PROBLEM TO SOLVE: Starting at the first line of the entries, extract each line up to and including the one that contains "that the drug", but leave out the pictures.

DATA RECORDS:

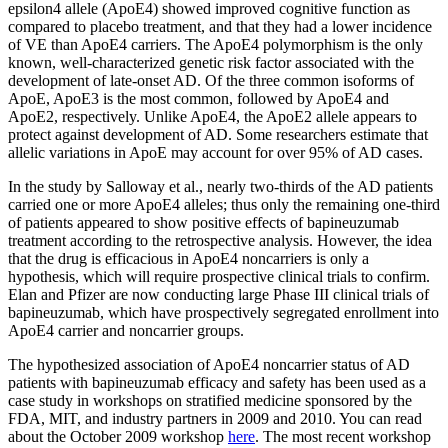
epsilon4 allele (ApoE4) showed improved cognitive function as
compared to placebo treatment, and that they had a lower incidence
of VE than ApoE4 carriers. The ApoE4 polymorphism is the only
known, well-characterized genetic risk factor associated with the
development of late-onset AD. Of the three common isoforms of
ApoE, ApoE3 is the most common, followed by ApoE4 and
ApoE2, respectively. Unlike ApoE4, the ApoE2 allele appears to
protect against development of AD. Some researchers estimate that
allelic variations in ApoE may account for over 95% of AD cases.
In the study by Salloway et al., nearly two-thirds of the AD patients
carried one or more ApoE4 alleles; thus only the remaining one-third
of patients appeared to show positive effects of bapineuzumab
treatment according to the retrospective analysis. However, the idea
that the drug is efficacious in ApoE4 noncarriers is only a
hypothesis, which will require prospective clinical trials to confirm.
Elan and Pfizer are now conducting large Phase III clinical trials of
bapineuzumab, which have prospectively segregated enrollment into
ApoE4 carrier and noncarrier groups.
The hypothesized association of ApoE4 noncarrier status of AD
patients with bapineuzumab efficacy and safety has been used as a
case study in workshops on stratified medicine sponsored by the
FDA, MIT, and industry partners in 2009 and 2010. You can read
about the October 2009 workshop
here
. The most recent workshop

ANSWER SPACE:
epsilon4 allele (ApoE4) showed improved cognitive function as
compared to placebo treatment, and that they had a lower incidence
of VE than ApoE4 carriers. The ApoE4 polymorphism is the only
known, well-characterized genetic risk factor associated with the
development of late-onset AD. Of the three common isoforms of
ApoE, ApoE3 is the most common, followed by ApoE4 and
ApoE2, respectively. Unlike ApoE4, the ApoE2 allele appears to
protect against development of AD. Some researchers estimate that
allelic variations in ApoE may account for over 95% of AD cases.
In the study by Salloway et al., nearly two-thirds of the AD patients
carried one or more ApoE4 alleles; thus only the remaining one-third
of patients appeared to show positive effects of bapineuzumab
treatment according to the retrospective analysis. However, the idea
that the drug is efficacious in ApoE4 noncarriers is only a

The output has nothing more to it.